Not so much.  Enter Aunt Sugar.

Things we fine right up until it was about time for Bill and I to peddle up to the boardwalk for our evening shift.  As we prepared to head off Aunt Sugar came up from the beach.  For some reason, and I should remember why but I don’t, she needed something from the drug store that was behind the house and to the north through the alley .  To get there you cut through the back yard, past the shed for the bin and turned left.  For whatever reason Bill and I went with her.  No big yank.

However, the trip back was a lesson the visual acuity of my Aunt Sugar’s eyes.  As we headed back to the garage apartment Aunt Sugar looked at the garbage cans under the little shed that was their home.  I have always assumed it was the late afternoon sun that tipped her off,  but for whatever reason she saw a glint of glass where, in God’s green earth, there should not be one.  

I can still hear her voice, “Jaybird, what is behind that garbage can?”  My response, “Um, I don’t see anything Aunt Sugar”.  “Jaybird I see glass back there, it looks like a wine bottle.”  Me, “ You’re seeing things Aunt Sugar.”  Her retort, “Jay Todd, you go over there and move that garbage can, I bet you there is a wine bottle back there”.  You know what, she was right.  The following question still hangs in my mind, “Well who on earth would put a full wine bottle back there?”  My guess is that just like a law professor asking a hypothetical question Sugar already knew in her heart the answer to that question. 
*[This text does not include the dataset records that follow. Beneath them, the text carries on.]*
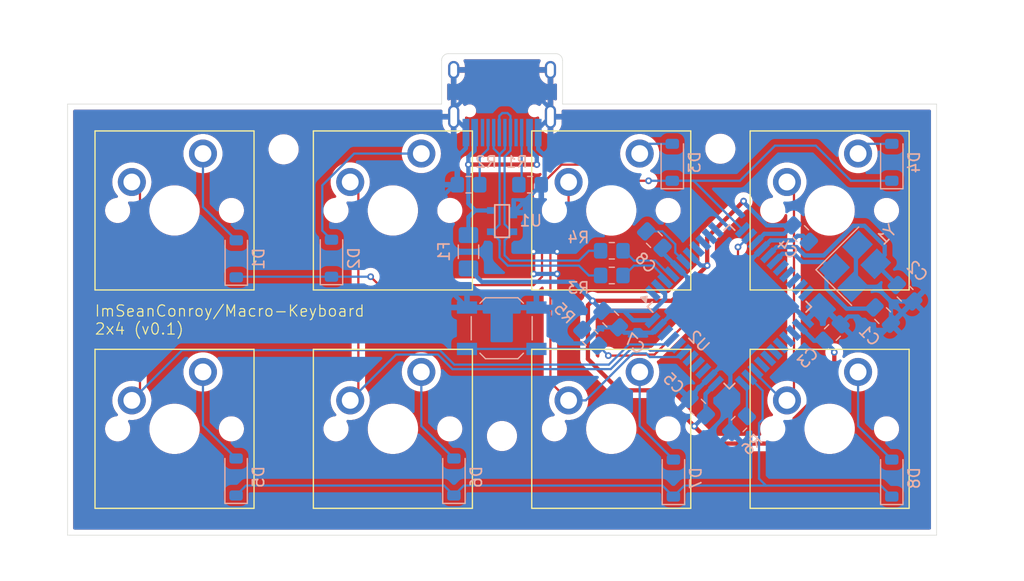
<source format=kicad_pcb>
(kicad_pcb
	(version 20240108)
	(generator "pcbnew")
	(generator_version "8.0")
	(general
		(thickness 1.6)
		(legacy_teardrops no)
	)
	(paper "A4")
	(layers
		(0 "F.Cu" signal)
		(31 "B.Cu" signal)
		(32 "B.Adhes" user "B.Adhesive")
		(33 "F.Adhes" user "F.Adhesive")
		(34 "B.Paste" user)
		(35 "F.Paste" user)
		(36 "B.SilkS" user "B.Silkscreen")
		(37 "F.SilkS" user "F.Silkscreen")
		(38 "B.Mask" user)
		(39 "F.Mask" user)
		(40 "Dwgs.User" user "User.Drawings")
		(41 "Cmts.User" user "User.Comments")
		(42 "Eco1.User" user "User.Eco1")
		(43 "Eco2.User" user "User.Eco2")
		(44 "Edge.Cuts" user)
		(45 "Margin" user)
		(46 "B.CrtYd" user "B.Courtyard")
		(47 "F.CrtYd" user "F.Courtyard")
		(48 "B.Fab" user)
		(49 "F.Fab" user)
		(50 "User.1" user)
		(51 "User.2" user)
		(52 "User.3" user)
		(53 "User.4" user)
		(54 "User.5" user)
		(55 "User.6" user)
		(56 "User.7" user)
		(57 "User.8" user)
		(58 "User.9" user)
	)
	(setup
		(pad_to_mask_clearance 0)
		(allow_soldermask_bridges_in_footprints no)
		(pcbplotparams
			(layerselection 0x00010fc_ffffffff)
			(plot_on_all_layers_selection 0x0000000_00000000)
			(disableapertmacros no)
			(usegerberextensions no)
			(usegerberattributes no)
			(usegerberadvancedattributes no)
			(creategerberjobfile no)
			(dashed_line_dash_ratio 12.000000)
			(dashed_line_gap_ratio 3.000000)
			(svgprecision 4)
			(plotframeref no)
			(viasonmask yes)
			(mode 1)
			(useauxorigin no)
			(hpglpennumber 1)
			(hpglpenspeed 20)
			(hpglpendiameter 15.000000)
			(pdf_front_fp_property_popups yes)
			(pdf_back_fp_property_popups yes)
			(dxfpolygonmode yes)
			(dxfimperialunits yes)
			(dxfusepcbnewfont yes)
			(psnegative no)
			(psa4output no)
			(plotreference yes)
			(plotvalue yes)
			(plotfptext yes)
			(plotinvisibletext no)
			(sketchpadsonfab no)
			(subtractmaskfromsilk no)
			(outputformat 1)
			(mirror no)
			(drillshape 0)
			(scaleselection 1)
			(outputdirectory "Fabrication/")
		)
	)
	(net 0 "")
	(net 1 "DN")
	(net 2 "XTAL1")
	(net 3 "XTAL2")
	(net 4 "GND")
	(net 5 "+5V")
	(net 6 "Net-(U2-UCAP)")
	(net 7 "row0")
	(net 8 "Net-(D1-A)")
	(net 9 "Net-(D2-A)")
	(net 10 "row1")
	(net 11 "Net-(D3-A)")
	(net 12 "Net-(D4-A)")
	(net 13 "Net-(D5-A)")
	(net 14 "Net-(D6-A)")
	(net 15 "Net-(D7-A)")
	(net 16 "Net-(D8-A)")
	(net 17 "VCC")
	(net 18 "unconnected-(U2-PB2-Pad10)")
	(net 19 "unconnected-(U2-PB1-Pad9)")
	(net 20 "RESET")
	(net 21 "unconnected-(U2-PB3-Pad11)")
	(net 22 "Net-(USB1-CC2)")
	(net 23 "Net-(USB1-CC1)")
	(net 24 "D-")
	(net 25 "DP")
	(net 26 "D+")
	(net 27 "Net-(U2-~{HWB}{slash}PE2)")
	(net 28 "col0")
	(net 29 "col1")
	(net 30 "col2")
	(net 31 "col3")
	(net 32 "unconnected-(U2-PD1-Pad19)")
	(net 33 "unconnected-(U2-PF6-Pad37)")
	(net 34 "unconnected-(U2-PD6-Pad26)")
	(net 35 "unconnected-(U2-PB0-Pad8)")
	(net 36 "unconnected-(U2-AREF-Pad42)")
	(net 37 "unconnected-(U2-PD2-Pad20)")
	(net 38 "unconnected-(U2-PD4-Pad25)")
	(net 39 "unconnected-(U2-PD7-Pad27)")
	(net 40 "unconnected-(U2-PF5-Pad38)")
	(net 41 "unconnected-(U2-PE6-Pad1)")
	(net 42 "unconnected-(U2-PD5-Pad22)")
	(net 43 "unconnected-(U2-PD3-Pad21)")
	(net 44 "unconnected-(U2-PF7-Pad36)")
	(net 45 "unconnected-(U2-PD0-Pad18)")
	(net 46 "unconnected-(USB1-SBU2-Pad3)")
	(net 47 "unconnected-(USB1-SBU1-Pad9)")
	(net 48 "unconnected-(U2-PB4-Pad28)")
	(net 49 "unconnected-(U2-PB6-Pad30)")
	(net 50 "unconnected-(U2-PB5-Pad29)")
	(footprint "MountingHole:MountingHole_2.2mm_M2_DIN965" (layer "F.Cu") (at 146.425 108.975))
	(footprint "MountingHole:MountingHole_2.2mm_M2_DIN965" (layer "F.Cu") (at 165.925 83.325))
	(footprint "ScottoKeebs_MX:MX_PCB_1.00u" (layer "F.Cu") (at 117.183623 108.333623))
	(footprint "ScottoKeebs_MX:MX_PCB_1.00u" (layer "F.Cu") (at 136.683623 108.333623))
	(footprint "ScottoKeebs_MX:MX_PCB_1.00u" (layer "F.Cu") (at 175.683623 88.833623))
	(footprint "ScottoKeebs_MX:MX_PCB_1.00u" (layer "F.Cu") (at 117.183623 88.833623))
	(footprint "MountingHole:MountingHole_2.2mm_M2_DIN965" (layer "F.Cu") (at 126.925 83.375))
	(footprint "ScottoKeebs_MX:MX_PCB_1.00u" (layer "F.Cu") (at 156.183623 108.333623))
	(footprint "ScottoKeebs_MX:MX_PCB_1.00u" (layer "F.Cu") (at 175.683623 108.333623))
	(footprint "ScottoKeebs_MX:MX_PCB_1.00u" (layer "F.Cu") (at 156.183623 88.833623))
	(footprint "ScottoKeebs_MX:MX_PCB_1.00u" (layer "F.Cu") (at 136.683623 88.833623))
	(footprint "Diode_SMD:D_SOD-123" (layer "B.Cu") (at 142.133623 112.633623 90))
	(footprint "Diode_SMD:D_SOD-123" (layer "B.Cu") (at 181.233623 84.533623 90))
	(footprint "Resistor_SMD:R_0805_2012Metric_Pad1.20x1.40mm_HandSolder" (layer "B.Cu") (at 143.433623 86.533623))
	(footprint "Capacitor_SMD:C_0805_2012Metric_Pad1.18x1.45mm_HandSolder" (layer "B.Cu") (at 173.1 90.9 -45))
	(footprint "Capacitor_SMD:C_0805_2012Metric_Pad1.18x1.45mm_HandSolder" (layer "B.Cu") (at 156.133623 98.533623 -45))
	(footprint "Resistor_SMD:R_0805_2012Metric_Pad1.20x1.40mm_HandSolder" (layer "B.Cu") (at 154.3 100.2 135))
	(footprint "Diode_SMD:D_SOD-123" (layer "B.Cu") (at 131.2 93.1 90))
	(footprint "Resistor_SMD:R_0805_2012Metric_Pad1.20x1.40mm_HandSolder" (layer "B.Cu") (at 167.592893 107.907107 45))
	(footprint "Capacitor_SMD:C_0805_2012Metric_Pad1.18x1.45mm_HandSolder" (layer "B.Cu") (at 163.9 106.4 135))
	(footprint "Diode_SMD:D_SOD-123" (layer "B.Cu") (at 161.633623 84.533623 90))
	(footprint "Crystal:Crystal_SMD_3225-4Pin_3.2x2.5mm_HandSoldering" (layer "B.Cu") (at 177.961522 93.812132 45))
	(footprint "Type-C:HRO-TYPE-C-31-M-12-HandSoldering" (layer "B.Cu") (at 146.433623 73.683623))
	(footprint "Diode_SMD:D_SOD-123" (layer "B.Cu") (at 161.733623 112.733623 90))
	(footprint "Diode_SMD:D_SOD-123" (layer "B.Cu") (at 122.7 93.15 90))
	(footprint "Package_QFP:TQFP-44_10x10mm_P0.8mm" (layer "B.Cu") (at 166.733623 97.433623 -45))
	(footprint "Resistor_SMD:R_0805_2012Metric_Pad1.20x1.40mm_HandSolder" (layer "B.Cu") (at 156.233623 92.433623 180))
	(footprint "random-keyboard-parts:SOT143B" (layer "B.Cu") (at 146.433623 89.783623 180))
	(footprint "Diode_SMD:D_SOD-123" (layer "B.Cu") (at 181.233623 112.733623 90))
	(footprint "Fuse:Fuse_1206_3216Metric_Pad1.42x1.75mm_HandSolder" (layer "B.Cu") (at 143.433623 92.521123 90))
	(footprint "Diode_SMD:D_SOD-123" (layer "B.Cu") (at 122.683623 112.633623 90))
	(footprint "Button_Switch_SMD:SW_SPST_SKQG_WithStem" (layer "B.Cu") (at 146.4 99.35))
	(footprint "Capacitor_SMD:C_0805_2012Metric_Pad1.18x1.45mm_HandSolder" (layer "B.Cu") (at 182.423044 96.224264 -45))
	(footprint "Resistor_SMD:R_0805_2012Metric_Pad1.20x1.40mm_HandSolder" (layer "B.Cu") (at 148.933623 86.533623 180))
	(footprint "Capacitor_SMD:C_0805_2012Metric_Pad1.18x1.45mm_HandSolder"
		(layer "B.Cu")
		(uuid "d38e27c6-8e89-4d2c-91bc-292ba7993a4d")
		(at 175.933623 99.733623 45)
		(descr "Capacitor SMD 0805 (2012 Metric), square (rectangular) end terminal, IPC_7351 nominal with elongated pad for handsoldering. (Body size source: IPC-SM-782 page 76, https://www.pcb-3d.com/wordpress/wp-content/uploads/ipc-sm-782a_amendment_1_and_2.pdf, https://docs.google.com/spreadsheets/d/1BsfQQcO9C6DZCsRaXUlFlo91Tg2WpOkGARC1WS5S8t0/edit?usp=sharing), generated with kicad-footprint-generator")
		(tags "capacitor handsolder")
		(property "Reference" "C3"
			(at -3.146625 0.058516 45)
			(layer "B.SilkS")
			(uuid "aa2144b6-a727-4ace-8285-0af3e71f8779")
			(effects
				(font
					(size 1 1)
					(thickness 0.15)
				)
				(justify mirror)
			)
		)
		(property "Value" "0.1u"
			(at 0 -1.679999 45)
			(layer "B.Fab")
			(hide yes)
			(uuid "081c66e2-ec24-40d2-b1c4-fe4aa9feda30")
			(effects
				(font
					(size 1 1)
					(thickness 0.15)
				)
				(justify mirror)
			)
		)
		(property "Footprint" "Capacitor_SMD:C_0805_2012Metric_Pad1.18x1.45mm_HandSolder"
			(at 0 0 -135)
			(unlocked yes)
			(layer "B.Fab")
			(hide yes)
			(uuid "36edc751-e3d4-42d9-9bee-ee740c21d71d")
			(effects
				(font
					(size 1.27 1.27)
					(thickness 0.15)
				)
				(justify mirror)
			)
		)
		(property "Datasheet" ""
			(at 0 0 -135)
			(unlocked yes)
			(layer "B.Fab")
			(hide yes)
			(uuid "77b33b51-e77f-42a1-b7a0-4dc34960428f")
			(effects
				(font
					(size 1.27 1.27)
					(thickness 0.15)
				)
				(justify mirror)
			)
		)
		(property "Description" "Unpolarized capacitor, small symbol"
			(at 0 0 -135)
			(unlocked yes)
			(layer "B.Fab")
			(hide yes)
			(uuid "6bce20dc-16d2-463e-8e30-443ba2733252")
			(effects
				(font
					(size 1.27 1.27)
					(thickness 0.15)
				)
				(justify mirror)
			)
		)
		(property ki_fp_filters "C_*")
		(path "/55ac20b8-d146-4aca-8cf8-4783a5a8f645")
		(sheetname "Root")
		(sheetfile "macro-keyboard.kicad_sch")
		(attr smd)
		(fp_line
			(start 0.261253 -0.735)
			(end -0.261253 -0.735)
			(stroke
				(width 0.12)
				(type solid)
			)
			(layer "B.SilkS")
			(uuid "408bdea1-8869-46b6-9fde-85d00be42ffc")
		)
		(fp_line
			(start 0.261253 0.735)
			(end -0.261253 0.735)
			(stroke
				(width 0.12)
				(type solid)
			)
			(layer "B.SilkS")
			(uuid "c27072f0-4517-4b50-b98e-1a9f9a32d637")
		)
		(fp_line
			(start -1.88 -0.98)
			(end 1.88 -0.98)
			(stroke
				(width 0.05)
				(type solid)
			)
			(layer "B.CrtYd")
			(uuid "e787aef1-0efd-4ac6-b0e0-828cb91eedc5")
		)
		(fp_line
			(start -1.88 0.98)
			(end -1.88 -0.98)
			(stroke
				(width 0.05)
				(type solid)
			)
			(layer "B.CrtYd")
			(uuid "68145bfd-0903-4e3a-86a1-3172cb62d626")
		)
		(fp_line
			(start 1.88 -0.98)
			(end 1.88 0.98)
			(stroke
				(width 0.05)
				(type solid)
			)
			(layer "B.CrtYd")
			(uuid "bacce7a6-b0b3-4bf8-a38c-8ccc939bd9d0")
		)
		(fp_line
			(start 1.88 0.98)
			(end -1.88 0.98)
			(stroke
				(width 0.05)
				(type solid)
			)
			(layer "B.CrtYd")
			(uuid "505ad75b-916c-479d-94b9-d0e689ac4df9")
		)
		(fp_line
	
... [341615 chars truncated]
</source>
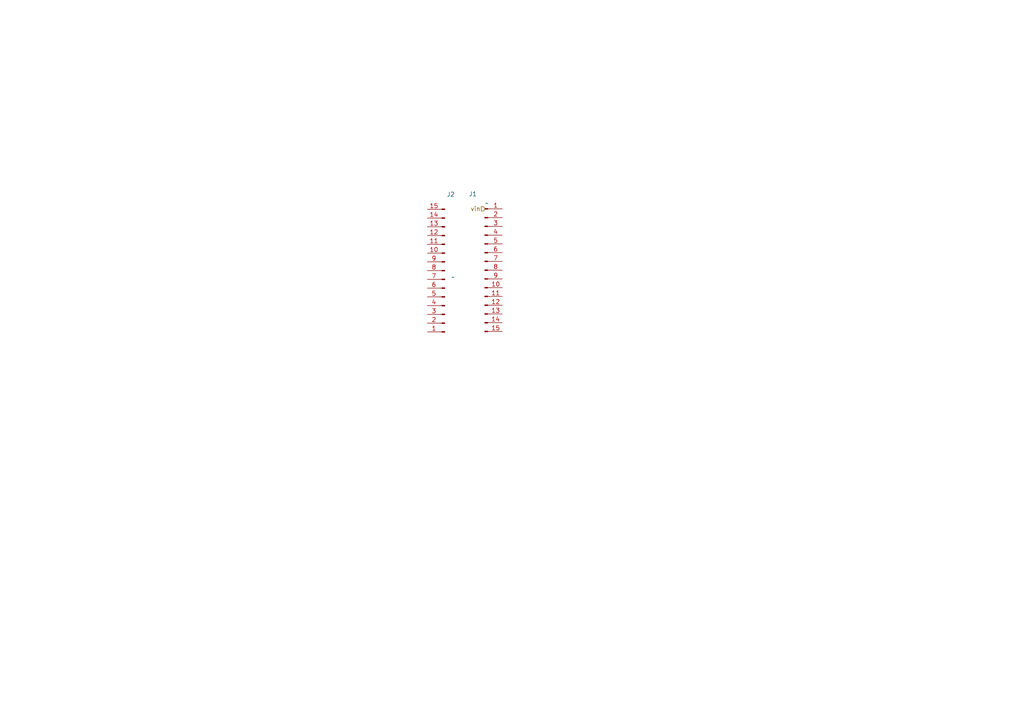
<source format=kicad_sch>
(kicad_sch (version 20230121) (generator eeschema)

  (uuid 9cae939e-6c5c-4f6a-b7f8-a9534ad2bcdf)

  (paper "A4")

  


  (hierarchical_label "vin" (shape input) (at 140.843 60.579 180) (fields_autoplaced)
    (effects (font (size 1.27 1.27)) (justify right))
    (uuid a7bdc8a6-4474-4e5d-aac0-1c71bfb7bf29)
  )

  (symbol (lib_id "Connector:Conn_01x15_Pin") (at 140.589 78.359 0) (unit 1)
    (in_bom yes) (on_board yes) (dnp no)
    (uuid 5c7c77b7-7309-4ac6-a2df-35f08b113364)
    (property "Reference" "J1" (at 137.16 56.261 0)
      (effects (font (size 1.27 1.27)))
    )
    (property "Value" "~" (at 141.224 58.928 0)
      (effects (font (size 1.27 1.27)))
    )
    (property "Footprint" "Connector_AMASS:AMASS_XT30PW-M_1x02_P2.50mm_Horizontal" (at 140.589 78.359 0)
      (effects (font (size 1.27 1.27)) hide)
    )
    (property "Datasheet" "~" (at 140.589 78.359 0)
      (effects (font (size 1.27 1.27)) hide)
    )
    (pin "1" (uuid 42eb2ef4-03af-487a-8d06-3c6375fde631))
    (pin "10" (uuid 22534e94-b023-490e-9b09-945e93adc4a8))
    (pin "11" (uuid c4482522-7a65-4c20-9daa-7bb6eb98031e))
    (pin "12" (uuid 32679499-793d-463e-b19a-3f279554c177))
    (pin "13" (uuid 02ebcfe4-f2ac-4642-b3ad-2a844d4b61f9))
    (pin "14" (uuid 0199fc58-7beb-4897-b014-27204e9ca5e4))
    (pin "15" (uuid 6197ca09-2c09-4bb0-9ea4-b1d6b89938fb))
    (pin "2" (uuid 087025f3-cc87-4a70-ba4f-1c7294f94c8f))
    (pin "3" (uuid ddbd8f2f-71be-400f-babf-f31536b5ceef))
    (pin "4" (uuid 048949fd-db48-4ff2-bc74-43d33dda9445))
    (pin "5" (uuid b2afc837-2101-42ee-bc6f-8a4f2887c1fe))
    (pin "6" (uuid e9d89bb7-30b1-4de6-97ed-7524f785dad8))
    (pin "7" (uuid 7d8a45e2-13c5-4467-9eab-980bfb2b95b3))
    (pin "8" (uuid d265bb40-272e-4219-92c8-e969cb28522f))
    (pin "9" (uuid 30b0a5ba-0dbb-4bbf-b878-4c3d59116e27))
    (instances
      (project "final_reciever_circuit"
        (path "/9cae939e-6c5c-4f6a-b7f8-a9534ad2bcdf"
          (reference "J1") (unit 1)
        )
      )
    )
  )

  (symbol (lib_id "Connector:Conn_01x15_Pin") (at 129.032 78.486 180) (unit 1)
    (in_bom yes) (on_board yes) (dnp no)
    (uuid 70740b62-56e4-4c59-b654-60ff81da9691)
    (property "Reference" "J2" (at 129.54 56.388 0)
      (effects (font (size 1.27 1.27)) (justify right))
    )
    (property "Value" "~" (at 130.81 80.391 0)
      (effects (font (size 1.27 1.27)) (justify right))
    )
    (property "Footprint" "" (at 129.032 78.486 0)
      (effects (font (size 1.27 1.27)) hide)
    )
    (property "Datasheet" "~" (at 129.032 78.486 0)
      (effects (font (size 1.27 1.27)) hide)
    )
    (pin "1" (uuid 95688256-6d78-43dc-9322-2746e21d8c88))
    (pin "10" (uuid 4f291efa-53ee-47de-bc01-781f695fcf2f))
    (pin "11" (uuid 6a69c2f2-a956-4063-badc-f0fe0b65d130))
    (pin "12" (uuid aae686fa-63c3-43a4-91ef-6b56ace02685))
    (pin "13" (uuid bd6fbf37-acfa-4f7e-b55c-5a58d2ae5f81))
    (pin "14" (uuid a99c6825-9816-4c72-a0ff-a7cc1294b0c3))
    (pin "15" (uuid b72b8613-6481-4e66-9ef1-e21831ecfecf))
    (pin "2" (uuid 4276191e-eac5-457b-aea6-16a95ff5f3a7))
    (pin "3" (uuid f4fc1ecf-ab84-40c6-b6d5-ad7ba07f790d))
    (pin "4" (uuid 18c9451d-5faf-4163-adab-1a2d8c65e7aa))
    (pin "5" (uuid dee57339-21d6-41ef-a672-726e6999a2a9))
    (pin "6" (uuid ef0c27da-c7cb-4766-b885-b19138edad94))
    (pin "7" (uuid 9032e9dc-acb9-4a7b-b048-5189ed837a58))
    (pin "8" (uuid 0d0b2c5a-5bfd-49d9-a40c-2d16bf1afef8))
    (pin "9" (uuid 850810ba-d001-4555-8c20-b00ff7263290))
    (instances
      (project "final_reciever_circuit"
        (path "/9cae939e-6c5c-4f6a-b7f8-a9534ad2bcdf"
          (reference "J2") (unit 1)
        )
      )
    )
  )

  (sheet_instances
    (path "/" (page "1"))
  )
)

</source>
Bill and I stood mute as our party in the big green glass bottle got scooped up.  We watched crestfallen as it was taken into the apartment for the use of Aunt Sugar and Uncle Bill.  Aunt Sugar has always had eyesight that was frighteningly astute.  This was not the only time a glint of light out of place put us on our heels, but it was the clearest example that Aunt Sugar was one almost supernatural fore to be dealt with in the battle between youth’s desires and the steady hand of adulthood.

1 comment:

Sue Schimmel Ward said...

Most everyone had an Aunt Sugar: it's just that SOME of us would NEVER have thought of drinking wine anywhere near her house! Or maybe we just wouldn't have thought of drinking wine. Or maybe we just didn't live near the beach - that seems to make all the difference in the world.

Enjoyed your story. I'll say a little prayer, too.